Der NATO-Oberbefehlshaber, der in Afghanistan angeblich für die Interessen aller Bundesbürger im Einsatz ist, war schon als oberster militärischer Berater des damaligen Verteidigungsministers Donald Rumsfeld mit der Durchsetzung menschen- und völkerrechtswidriger Praktiken der US-Streitkräfte befaßt. In seiner daran anschließenden Position sah sich General Craddock im Dezember 2004 genötigt, aufgrund des Insistierens des FBI eine Untersuchung zum Vorwurf der Folterung Gefangener in Guantanamo einzuleiten. Der damit beauftragte Generalleutnant Randall Schmidt sprach insbesondere aufgrund des Falls des Gefangenen Mohammed al Qahtani, den man für den zwanzigsten Flugzeugentführer hielt und der im persönlichen Auftrag Rumsfelds besonders hart angefaßt wurde, die Empfehlung aus, den Lagerchef Generalmajor Geoffrey Miller zu ermahnen und ihn an seine Verantwortung für korrektes Vorgehen bei Verhören zu erinnern. Laut Schmidt wurde Qahtani mindestens 54 Tage lang 20 Stunden am Tag verhört. Er wurde extremer Kälte ausgesetzt, bis sein Herzschlag sich verlangsamte, um wieder aufgewärmt und erneut der Eiseskälte ausgesetzt zu werden. Während er auf einem Tisch festgeschnallt war, wurde ihm so lange Flüssigkeit injiziert, bis er sich einnäßte. Seine Zelle war ständig in helles Licht getaucht, er wurde in schmerzhaften Positionen an den Boden gekettet, mit Hunden bedroht, sexuell erniedrigt und anderweitig gequält.

Die Empfehlung Schmidts wurde von General Craddock rundheraus abgelehnt.

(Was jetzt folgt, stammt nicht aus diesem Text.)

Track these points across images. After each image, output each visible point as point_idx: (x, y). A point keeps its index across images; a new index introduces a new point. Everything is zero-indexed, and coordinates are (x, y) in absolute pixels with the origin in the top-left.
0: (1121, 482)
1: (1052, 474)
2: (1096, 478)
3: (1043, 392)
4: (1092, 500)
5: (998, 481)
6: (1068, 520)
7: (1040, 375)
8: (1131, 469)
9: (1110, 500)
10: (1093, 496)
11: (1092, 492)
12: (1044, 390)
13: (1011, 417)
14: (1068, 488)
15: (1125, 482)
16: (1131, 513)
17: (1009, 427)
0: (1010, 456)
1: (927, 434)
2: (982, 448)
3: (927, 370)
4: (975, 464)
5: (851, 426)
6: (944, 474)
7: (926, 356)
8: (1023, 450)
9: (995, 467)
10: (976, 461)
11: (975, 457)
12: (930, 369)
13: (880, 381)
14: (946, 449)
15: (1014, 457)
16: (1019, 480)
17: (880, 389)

Als für alle Belange der Strafverfolgung in Guantanamo verantwortlicher Offizier entlastete Craddock Miller vollständig, indem er ihn im Widerspruch zu Schmidts Erkenntnissen von jeglicher Verantwortung für die Folterung Qahtanis und anderer Gefangener freisprach. Dies erfolgte nicht zuletzt zum Schutz vor entsprechenden Vorwürfen an die Adresse seiner Person, war Craddock als oberster militärischer Berater Rumsfelds zumindest mittelbar daran beteiligt, daß in Guantanamo und in Abu Ghraib gefoltert wurde.

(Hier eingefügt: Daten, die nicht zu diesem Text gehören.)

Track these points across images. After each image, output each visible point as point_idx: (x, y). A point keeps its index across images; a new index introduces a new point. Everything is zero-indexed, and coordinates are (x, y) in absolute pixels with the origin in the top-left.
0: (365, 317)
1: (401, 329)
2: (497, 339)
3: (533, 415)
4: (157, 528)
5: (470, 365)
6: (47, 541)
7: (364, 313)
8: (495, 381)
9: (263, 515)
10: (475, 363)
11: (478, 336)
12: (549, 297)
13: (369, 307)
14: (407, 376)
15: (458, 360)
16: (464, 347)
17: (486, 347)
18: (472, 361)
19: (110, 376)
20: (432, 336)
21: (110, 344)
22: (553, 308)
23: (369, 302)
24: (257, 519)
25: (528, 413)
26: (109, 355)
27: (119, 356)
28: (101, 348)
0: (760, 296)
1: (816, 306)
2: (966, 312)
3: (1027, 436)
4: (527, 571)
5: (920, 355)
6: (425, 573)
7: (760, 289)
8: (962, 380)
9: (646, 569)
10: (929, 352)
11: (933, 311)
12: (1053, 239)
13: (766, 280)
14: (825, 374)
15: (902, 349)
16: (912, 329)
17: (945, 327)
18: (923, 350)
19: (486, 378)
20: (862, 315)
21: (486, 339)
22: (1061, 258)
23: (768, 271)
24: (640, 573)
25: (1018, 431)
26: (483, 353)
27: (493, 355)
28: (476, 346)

Das Pentagon hatte Miller im August 2003 angewiesen, die US-Truppen im Irak darauf vorzubereiten, den Gefangenen, die man verdächtigte, Mitglied des irakischen Widerstands zu sein, Informationen abzupressen. Miller war dafür verantwortlich, daß der Militärgeheimdienst in Abu Ghraib frei schalten und walten, sprich die Gefangenen nach Belieben quälen konnte. Zudem entsandte Miller Personal nach Abu Ghraib, das seine Verhörtechniken in Guantanamo erlernt und weiterentwickelt hatte. Nur wenige Wochen nach der Ankunft Millers im Irak kam es in Abu Ghraib zu den Szenen, die später weltweit für Empörung sorgten. Als Craddock Miller vor jeglicher Zurechtweisung und damit Bezichtigung schuldhaften Verhaltens in Schutz nahm, waren die im März 2004 ruchbar gewordenen Folterungen im irakischen Gefangenenlager Abu Ghraib gerade erst aus dem Blickpunkt der Öffentlichkeit gerückt. Schadensbegrenzung der übleren Art hat der NATO-Oberbefehlshaber auch mit seiner nun aufgestellten Behauptung vollzogen, die Tötung von Drogenhändlern im Rahmen der Kriegführung in Afghanistan sei eine rechtlich und moralisch integre Maßnahme.